How to Check Your Work
The quickest sanity check is intuitive: your answer must fall between the two original concentrations, never outside them. If your target concentration is closer to the weaker solution, you should be using more of the weak one, and vice versa.
For a numerical check, use alligation medial on your answer. Take the volumes you calculated, multiply each by its concentration, add them up, and divide by total volume. The result should equal your target concentration. If it doesn’t, go back and check whether you crossed the diagonal subtractions correctly.
Common Mistakes to Avoid
The most frequent error is forgetting the diagonal cross. The difference between the higher concentration and the target gives you the parts of the lower solution, not the higher one. Mixing this up flips your ratio and gives you the wrong volumes.
Another common mistake is using mismatched units. If one concentration is given as a percentage and another as a ratio strength, converting both to the same unit before setting up the grid prevents errors that are otherwise hard to spot.

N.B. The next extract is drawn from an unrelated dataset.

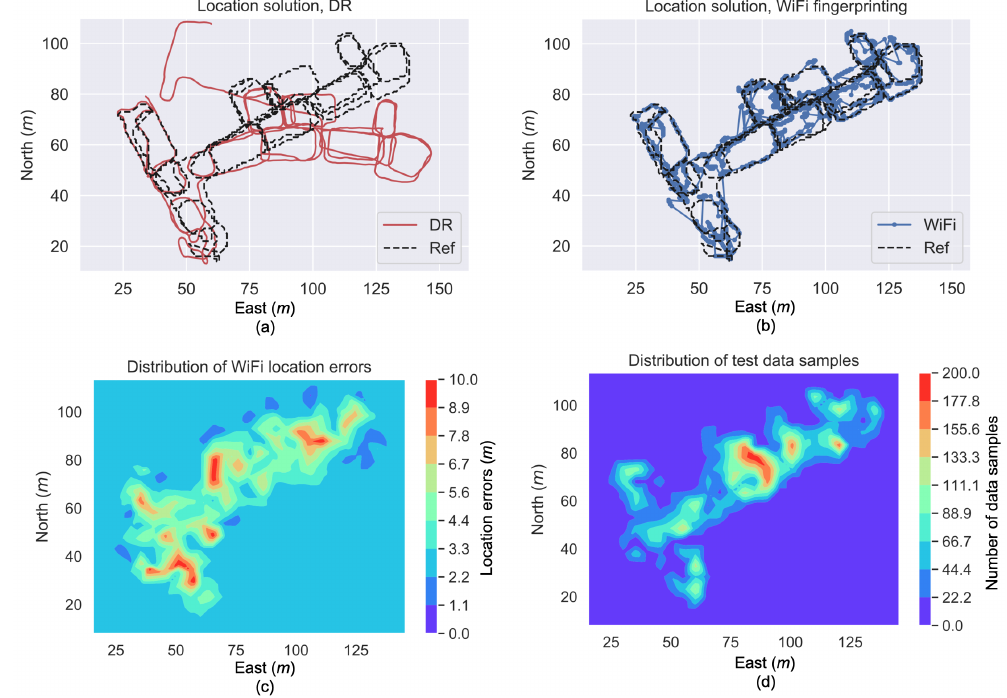
Figure 8. Location solutions from DR ( a ) and WiFi fingerprinting ( b ), heatmap of WiFi fingerprinting location errors ( c ), and heatmap of data samples used for computing the location errors ( d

Finally, some students forget that when one of the “solutions” is a pure diluent (like water or a base with 0% active ingredient), you enter 0 as the lower concentration. The grid still works. For instance, if you need 6% from a 16% solution diluted with water: parts of the 16% solution = 6 − 0 = 6, and parts of water = 16 − 6 = 10, giving a ratio of 6:10 or 3:5.
Mixing Three or More Ingredients
When a problem involves three different concentrations, the approach gets slightly more complex. You pair each concentration that’s above the target with one that’s below the target and run separate alligation grids. If you have solutions at 50%, 20%, and 5% and need 10%, you’d pair the 50% with the 5% in one grid and the 20% with the 5% in another (or pair differently, since multiple valid combinations exist). The results give you one possible set of ratios, though the answer isn’t unique the way two-ingredient problems are.
For most pharmacy coursework and certification exams, two-ingredient alligation is what you’ll encounter. The three-ingredient version appears occasionally, but the core grid method is the same for each pair.